Bei Snapchat hingegen schwebt weiterhin ein dickes Fragezeichen im Raum, was den Bereich Marketing angeht. Immer wieder tauchen Berichte darüber auf, wie das Unternehmen den Markt revolutionieren will. Da ist die Rede von Snap-Ads, Werbe-API und Snapchat-Partnern, aber aus eigener Erfahrung lässt sich feststellen, dass man, zumindest im deutschsprachigen Raum, kaum mit Werbung bei Snapchat in Berührung kommt. Doch insbesondere ein vor Kurzem eingereichtes Patent könnte dafür sorgen, dass hier zukünftig mehr passiert. Die entsprechende Technologie soll die Möglichkeit bieten, Objekte in einem Bild zu erkennen und dazu passende Filter aufzuspielen. Auch Werbung könnte dadurch passend geschaltet werden – ähnlich wie bei den AdWords von Google, nur eben in visueller Form. Auch hier wird der Nutzer im Vergleich zu Instagram viel mehr eingebunden und greift fast schon aktiv in das Geschehen ein.

■ LERNMATERIAL:
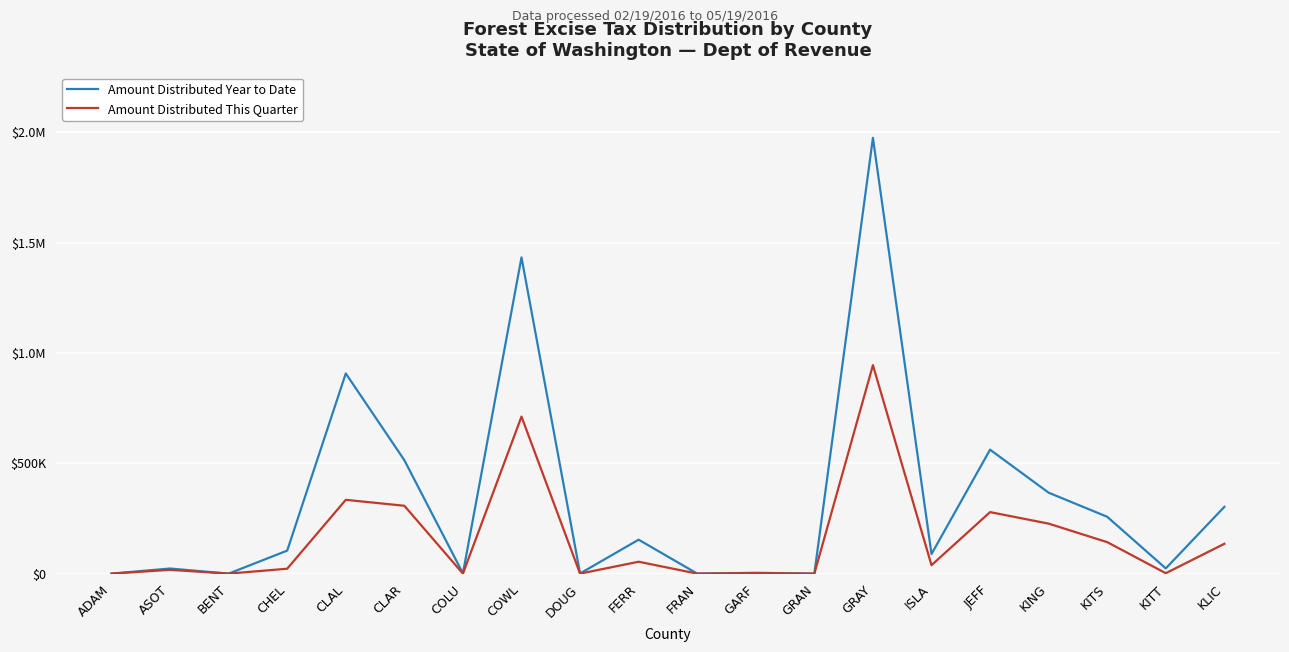

Is the value of Amount Distributed This Quarter at FRAN greater than the value of Amount Distributed Year to Date at CHEL?

No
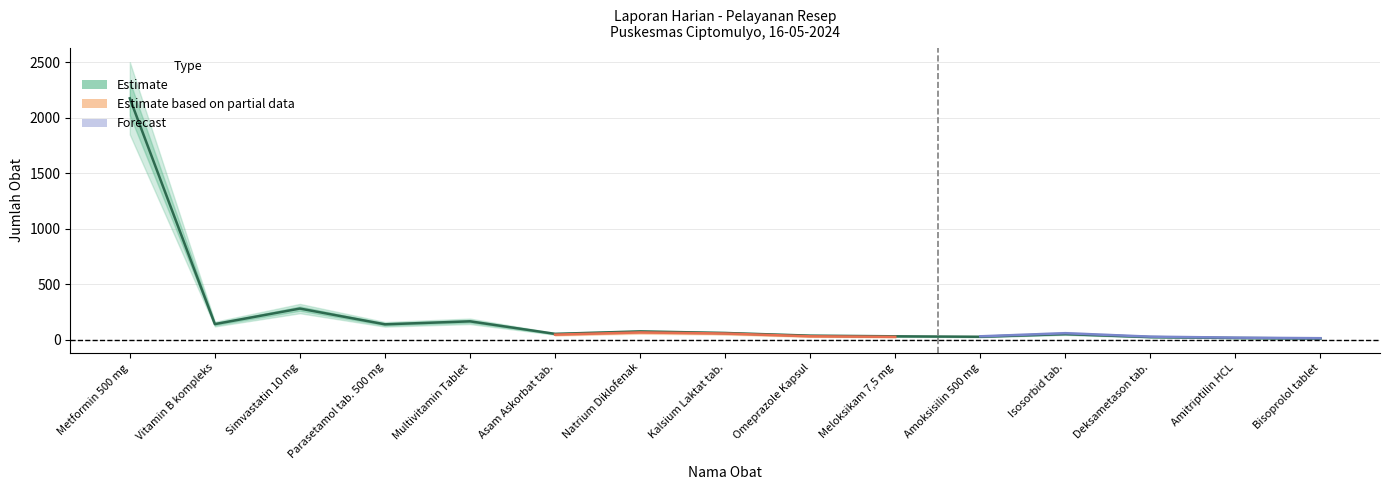

What is the difference between the Estimate values at Vitamin B kompleks and Bisoprolol tablet?

130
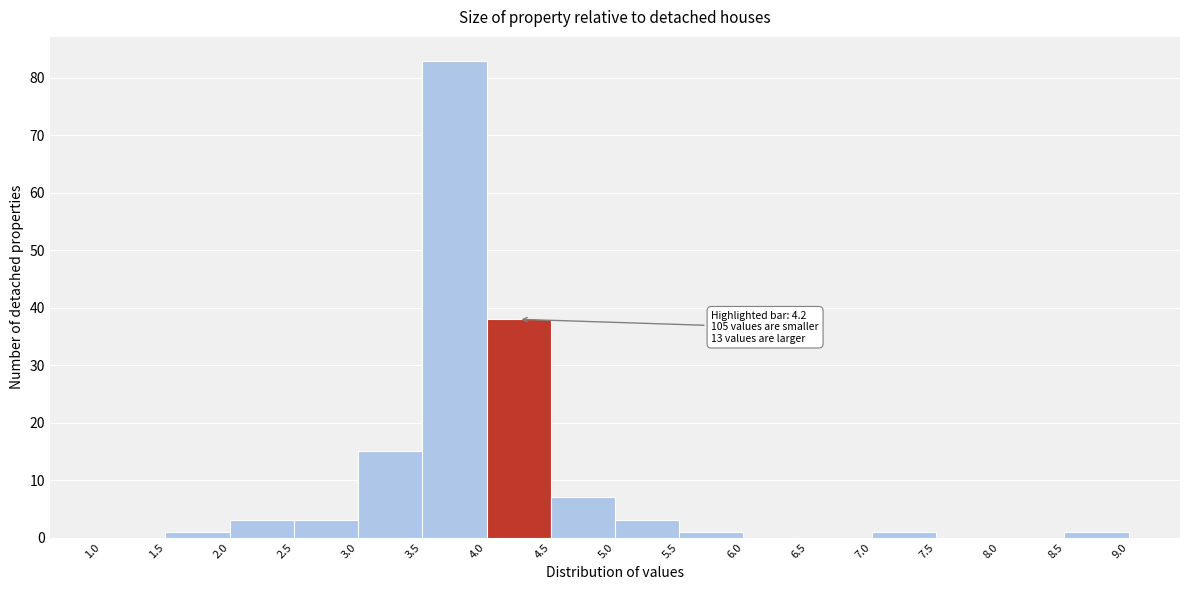

Over which range of the x-axis is the bar tallest?

3.5 to 4.0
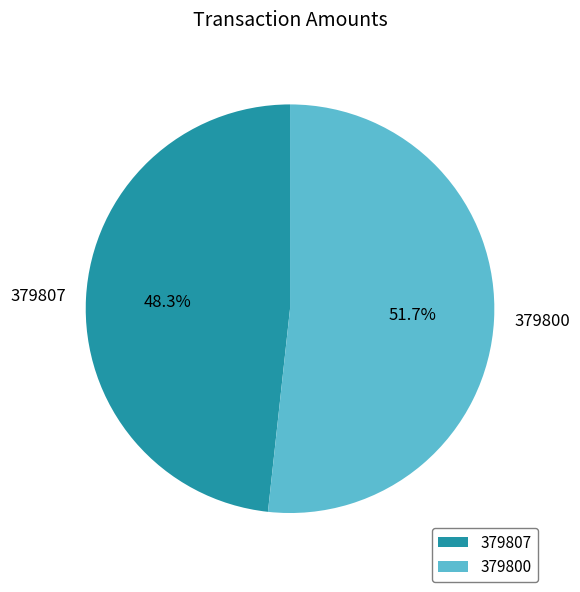

To the nearest percent, what portion does 379800 represent?

52%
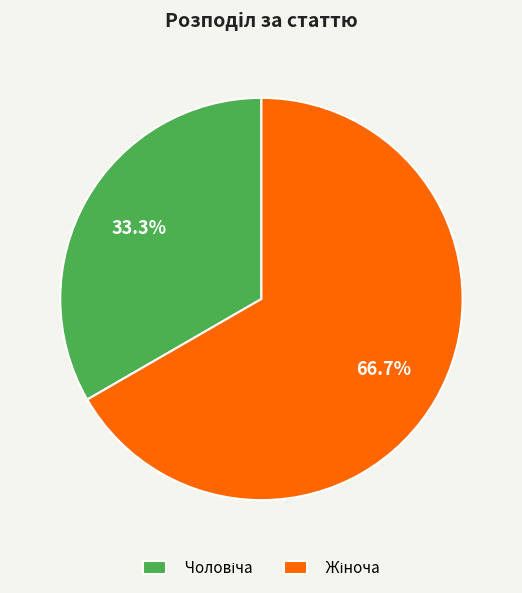

To the nearest percent, what is the difference between the largest and smallest slice percentages?

33%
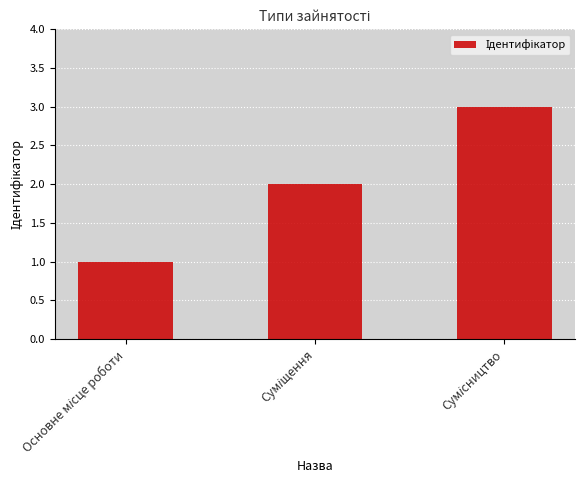

What is the greatest value displayed?

3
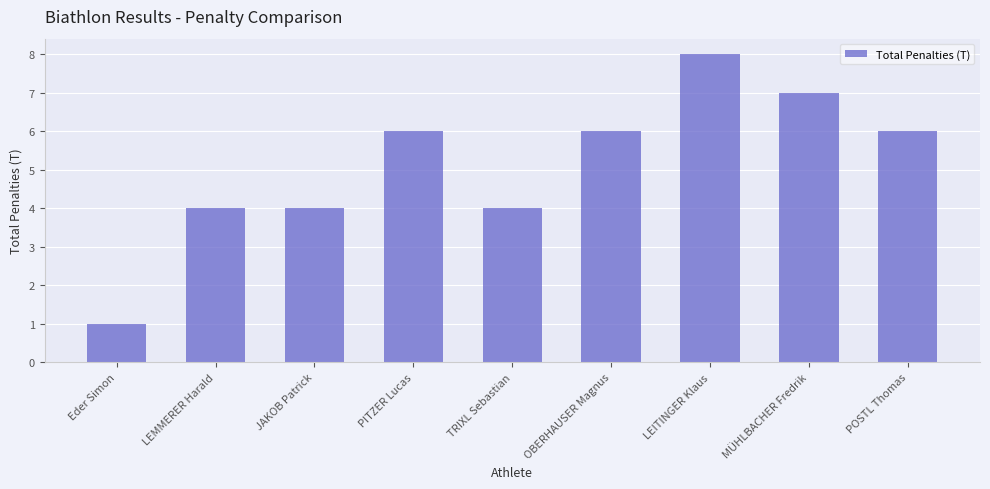

What is the label of the 9th bar from the right?

Eder Simon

■ ÜBUNGSAUFGABEN:
1/ Was soll die Technologie aus dem kürzlich eingereichten Patent laut dem Text über Snapchat ermöglichen?
2/ Prüfe, ob die folgenden Aussagen mit dem Text über Snapchat übereinstimmen, und belege jede Antwort mit den entscheidenden Worten des Textes: (a) Im deutschsprachigen Raum begegnet man bei Snapchat häufig Werbung. (b) Werbung könnte ähnlich wie bei Googles AdWords geschaltet werden, nur in visueller Form. (c) Der Nutzer wird im Vergleich zu Instagram weniger eingebunden.
3/ Führe den Text über Snapchat im Anschluss an seinen letzten Satz fort.

■ LÖSUNGEN:
1/ Sie soll Objekte in einem Bild erkennen und dazu passende Filter aufspielen.

2/
(a) Nein: „kaum mit Werbung bei Snapchat in Berührung kommt“
(b) Ja: „ähnlich wie bei den AdWords von Google, nur eben in visueller Form“
(c) Nein: „im Vergleich zu Instagram viel mehr eingebunden“

3/
Natürlich hat Instagram bei seinem Konkurrenten Snapchat geklaut, wodurch sich die Funktionsweisen der beiden Plattformen noch mehr ähneln, als es bereits vorher der Fall war. Die grundlegende Ausrichtung jedoch, wie der User dies jeweils nutzen soll, unterscheidet sich immens. Dies wird auch bei den Marketing-Möglichkeiten deutlich. Durch diese Unterscheidung wird es am Ende wohl keinen eindeutigen Sieger, sondern eher ein verdientes Unentschieden geben.